Each record below must be written out exactly as given.

Source data section start

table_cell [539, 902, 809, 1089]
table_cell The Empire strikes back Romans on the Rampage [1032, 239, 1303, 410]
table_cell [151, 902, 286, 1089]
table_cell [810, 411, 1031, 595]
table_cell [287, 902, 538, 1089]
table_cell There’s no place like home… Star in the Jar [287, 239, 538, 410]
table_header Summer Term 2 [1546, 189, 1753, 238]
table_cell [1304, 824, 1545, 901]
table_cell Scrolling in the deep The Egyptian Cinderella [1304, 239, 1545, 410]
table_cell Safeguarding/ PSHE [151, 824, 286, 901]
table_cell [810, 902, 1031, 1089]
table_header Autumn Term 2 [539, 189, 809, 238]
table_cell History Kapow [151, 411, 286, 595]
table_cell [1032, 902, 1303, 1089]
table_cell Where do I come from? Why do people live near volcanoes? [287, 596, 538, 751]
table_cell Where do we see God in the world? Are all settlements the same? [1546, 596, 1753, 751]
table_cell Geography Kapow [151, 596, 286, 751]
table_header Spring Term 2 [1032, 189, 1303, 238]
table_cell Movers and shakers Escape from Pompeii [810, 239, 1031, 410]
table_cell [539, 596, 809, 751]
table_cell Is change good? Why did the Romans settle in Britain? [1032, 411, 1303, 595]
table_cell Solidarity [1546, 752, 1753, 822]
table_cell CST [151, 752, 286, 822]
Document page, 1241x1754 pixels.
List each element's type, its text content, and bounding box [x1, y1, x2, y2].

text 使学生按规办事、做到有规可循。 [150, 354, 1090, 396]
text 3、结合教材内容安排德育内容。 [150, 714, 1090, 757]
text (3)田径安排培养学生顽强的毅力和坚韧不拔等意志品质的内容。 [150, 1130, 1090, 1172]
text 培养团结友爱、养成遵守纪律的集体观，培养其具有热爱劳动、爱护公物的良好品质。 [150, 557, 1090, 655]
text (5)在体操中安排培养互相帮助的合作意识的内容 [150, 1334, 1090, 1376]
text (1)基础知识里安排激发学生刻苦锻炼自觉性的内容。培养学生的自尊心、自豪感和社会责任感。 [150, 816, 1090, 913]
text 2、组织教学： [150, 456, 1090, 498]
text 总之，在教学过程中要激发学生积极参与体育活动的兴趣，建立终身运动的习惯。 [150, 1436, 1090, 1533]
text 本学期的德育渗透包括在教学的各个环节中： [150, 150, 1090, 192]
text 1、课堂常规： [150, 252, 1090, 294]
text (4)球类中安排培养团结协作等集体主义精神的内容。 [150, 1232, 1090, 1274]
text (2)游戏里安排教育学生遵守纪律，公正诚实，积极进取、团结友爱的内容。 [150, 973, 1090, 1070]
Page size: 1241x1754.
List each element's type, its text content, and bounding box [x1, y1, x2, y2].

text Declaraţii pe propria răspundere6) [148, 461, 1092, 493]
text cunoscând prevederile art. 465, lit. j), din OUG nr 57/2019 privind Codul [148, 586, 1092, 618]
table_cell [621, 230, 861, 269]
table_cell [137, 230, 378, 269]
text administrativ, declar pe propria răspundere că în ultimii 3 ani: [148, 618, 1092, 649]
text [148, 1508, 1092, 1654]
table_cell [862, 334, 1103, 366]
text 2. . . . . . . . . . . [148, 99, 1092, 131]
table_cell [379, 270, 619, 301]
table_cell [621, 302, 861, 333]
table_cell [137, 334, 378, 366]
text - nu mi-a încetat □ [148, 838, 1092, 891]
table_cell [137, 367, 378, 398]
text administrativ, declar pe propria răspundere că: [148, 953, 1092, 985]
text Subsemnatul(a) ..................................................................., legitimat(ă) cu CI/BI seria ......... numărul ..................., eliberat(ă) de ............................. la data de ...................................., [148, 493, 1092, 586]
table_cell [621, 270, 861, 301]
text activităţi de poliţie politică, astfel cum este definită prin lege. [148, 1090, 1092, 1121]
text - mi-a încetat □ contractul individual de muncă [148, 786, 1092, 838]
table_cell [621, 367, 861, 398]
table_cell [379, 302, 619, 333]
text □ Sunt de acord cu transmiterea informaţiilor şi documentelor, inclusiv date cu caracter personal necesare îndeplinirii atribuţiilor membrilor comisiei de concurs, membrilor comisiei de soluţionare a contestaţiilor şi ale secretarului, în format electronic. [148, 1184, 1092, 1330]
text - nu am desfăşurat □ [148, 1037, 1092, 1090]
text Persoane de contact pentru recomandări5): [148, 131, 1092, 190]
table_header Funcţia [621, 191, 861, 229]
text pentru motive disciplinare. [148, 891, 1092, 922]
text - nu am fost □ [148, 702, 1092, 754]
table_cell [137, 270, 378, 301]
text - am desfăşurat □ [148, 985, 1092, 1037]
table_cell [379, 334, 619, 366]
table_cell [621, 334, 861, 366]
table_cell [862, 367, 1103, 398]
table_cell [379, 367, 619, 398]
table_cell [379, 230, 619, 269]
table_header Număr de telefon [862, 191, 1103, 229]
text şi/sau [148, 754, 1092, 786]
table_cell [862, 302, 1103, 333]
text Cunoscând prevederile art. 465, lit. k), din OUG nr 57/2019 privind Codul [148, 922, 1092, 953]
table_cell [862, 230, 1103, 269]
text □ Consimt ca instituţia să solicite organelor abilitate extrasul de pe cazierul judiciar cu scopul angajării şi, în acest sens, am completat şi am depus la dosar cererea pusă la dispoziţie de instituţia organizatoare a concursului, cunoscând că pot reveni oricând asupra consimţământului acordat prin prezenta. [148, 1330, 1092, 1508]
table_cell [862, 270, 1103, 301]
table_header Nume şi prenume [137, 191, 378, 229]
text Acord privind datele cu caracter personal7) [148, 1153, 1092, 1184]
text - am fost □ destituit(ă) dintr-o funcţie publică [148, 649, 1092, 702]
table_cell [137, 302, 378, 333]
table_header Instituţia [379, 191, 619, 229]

Source data section end

**The completed task**
table_cell [539, 902, 809, 1089]
table_cell The Empire strikes back Romans on the Rampage [1032, 239, 1303, 410]
table_cell [151, 902, 286, 1089]
table_cell [810, 411, 1031, 595]
table_cell [287, 902, 538, 1089]
table_cell There’s no place like home… Star in the Jar [287, 239, 538, 410]
table_header Summer Term 2 [1546, 189, 1753, 238]
table_cell [1304, 824, 1545, 901]
table_cell Scrolling in the deep The Egyptian Cinderella [1304, 239, 1545, 410]
table_cell Safeguarding/ PSHE [151, 824, 286, 901]
table_cell [810, 902, 1031, 1089]
table_header Autumn Term 2 [539, 189, 809, 238]
table_cell History Kapow [151, 411, 286, 595]
table_cell [1032, 902, 1303, 1089]
table_cell Where do I come from? Why do people live near volcanoes? [287, 596, 538, 751]
table_cell Where do we see God in the world? Are all settlements the same? [1546, 596, 1753, 751]
table_cell Geography Kapow [151, 596, 286, 751]
table_header Spring Term 2 [1032, 189, 1303, 238]
table_cell Movers and shakers Escape from Pompeii [810, 239, 1031, 410]
table_cell [539, 596, 809, 751]
table_cell Is change good? Why did the Romans settle in Britain? [1032, 411, 1303, 595]
table_cell Solidarity [1546, 752, 1753, 822]
table_cell CST [151, 752, 286, 822]
Document page, 1241x1754 pixels.
List each element's type, its text content, and bounding box [x1, y1, x2, y2].

text 使学生按规办事、做到有规可循。 [150, 354, 1090, 396]
text 3、结合教材内容安排德育内容。 [150, 714, 1090, 757]
text (3)田径安排培养学生顽强的毅力和坚韧不拔等意志品质的内容。 [150, 1130, 1090, 1172]
text 培养团结友爱、养成遵守纪律的集体观，培养其具有热爱劳动、爱护公物的良好品质。 [150, 557, 1090, 655]
text (5)在体操中安排培养互相帮助的合作意识的内容 [150, 1334, 1090, 1376]
text (1)基础知识里安排激发学生刻苦锻炼自觉性的内容。培养学生的自尊心、自豪感和社会责任感。 [150, 816, 1090, 913]
text 2、组织教学： [150, 456, 1090, 498]
text 总之，在教学过程中要激发学生积极参与体育活动的兴趣，建立终身运动的习惯。 [150, 1436, 1090, 1533]
text 本学期的德育渗透包括在教学的各个环节中： [150, 150, 1090, 192]
text 1、课堂常规： [150, 252, 1090, 294]
text (4)球类中安排培养团结协作等集体主义精神的内容。 [150, 1232, 1090, 1274]
text (2)游戏里安排教育学生遵守纪律，公正诚实，积极进取、团结友爱的内容。 [150, 973, 1090, 1070]
Page size: 1241x1754.
List each element's type, its text content, and bounding box [x1, y1, x2, y2].

text Declaraţii pe propria răspundere6) [148, 461, 1092, 493]
text cunoscând prevederile art. 465, lit. j), din OUG nr 57/2019 privind Codul [148, 586, 1092, 618]
table_cell [621, 230, 861, 269]
table_cell [137, 230, 378, 269]
text administrativ, declar pe propria răspundere că în ultimii 3 ani: [148, 618, 1092, 649]
text [148, 1508, 1092, 1654]
table_cell [862, 334, 1103, 366]
text 2. . . . . . . . . . . [148, 99, 1092, 131]
table_cell [379, 270, 619, 301]
table_cell [621, 302, 861, 333]
table_cell [137, 334, 378, 366]
text - nu mi-a încetat □ [148, 838, 1092, 891]
table_cell [137, 367, 378, 398]
text administrativ, declar pe propria răspundere că: [148, 953, 1092, 985]
text Subsemnatul(a) ..................................................................., legitimat(ă) cu CI/BI seria ......... numărul ..................., eliberat(ă) de ............................. la data de ...................................., [148, 493, 1092, 586]
table_cell [621, 270, 861, 301]
text activităţi de poliţie politică, astfel cum este definită prin lege. [148, 1090, 1092, 1121]
text - mi-a încetat □ contractul individual de muncă [148, 786, 1092, 838]
table_cell [621, 367, 861, 398]
table_cell [379, 302, 619, 333]
text □ Sunt de acord cu transmiterea informaţiilor şi documentelor, inclusiv date cu caracter personal necesare îndeplinirii atribuţiilor membrilor comisiei de concurs, membrilor comisiei de soluţionare a contestaţiilor şi ale secretarului, în format electronic. [148, 1184, 1092, 1330]
text - nu am desfăşurat □ [148, 1037, 1092, 1090]
text Persoane de contact pentru recomandări5): [148, 131, 1092, 190]
table_header Funcţia [621, 191, 861, 229]
text pentru motive disciplinare. [148, 891, 1092, 922]
text - nu am fost □ [148, 702, 1092, 754]
table_cell [137, 270, 378, 301]
text - am desfăşurat □ [148, 985, 1092, 1037]
table_cell [379, 334, 619, 366]
table_cell [621, 334, 861, 366]
table_cell [862, 367, 1103, 398]
table_cell [379, 367, 619, 398]
table_cell [379, 230, 619, 269]
table_header Număr de telefon [862, 191, 1103, 229]
text şi/sau [148, 754, 1092, 786]
table_cell [862, 302, 1103, 333]
text Cunoscând prevederile art. 465, lit. k), din OUG nr 57/2019 privind Codul [148, 922, 1092, 953]
table_cell [862, 230, 1103, 269]
text □ Consimt ca instituţia să solicite organelor abilitate extrasul de pe cazierul judiciar cu scopul angajării şi, în acest sens, am completat şi am depus la dosar cererea pusă la dispoziţie de instituţia organizatoare a concursului, cunoscând că pot reveni oricând asupra consimţământului acordat prin prezenta. [148, 1330, 1092, 1508]
table_cell [862, 270, 1103, 301]
table_header Nume şi prenume [137, 191, 378, 229]
text Acord privind datele cu caracter personal7) [148, 1153, 1092, 1184]
text - am fost □ destituit(ă) dintr-o funcţie publică [148, 649, 1092, 702]
table_cell [137, 302, 378, 333]
table_header Instituţia [379, 191, 619, 229]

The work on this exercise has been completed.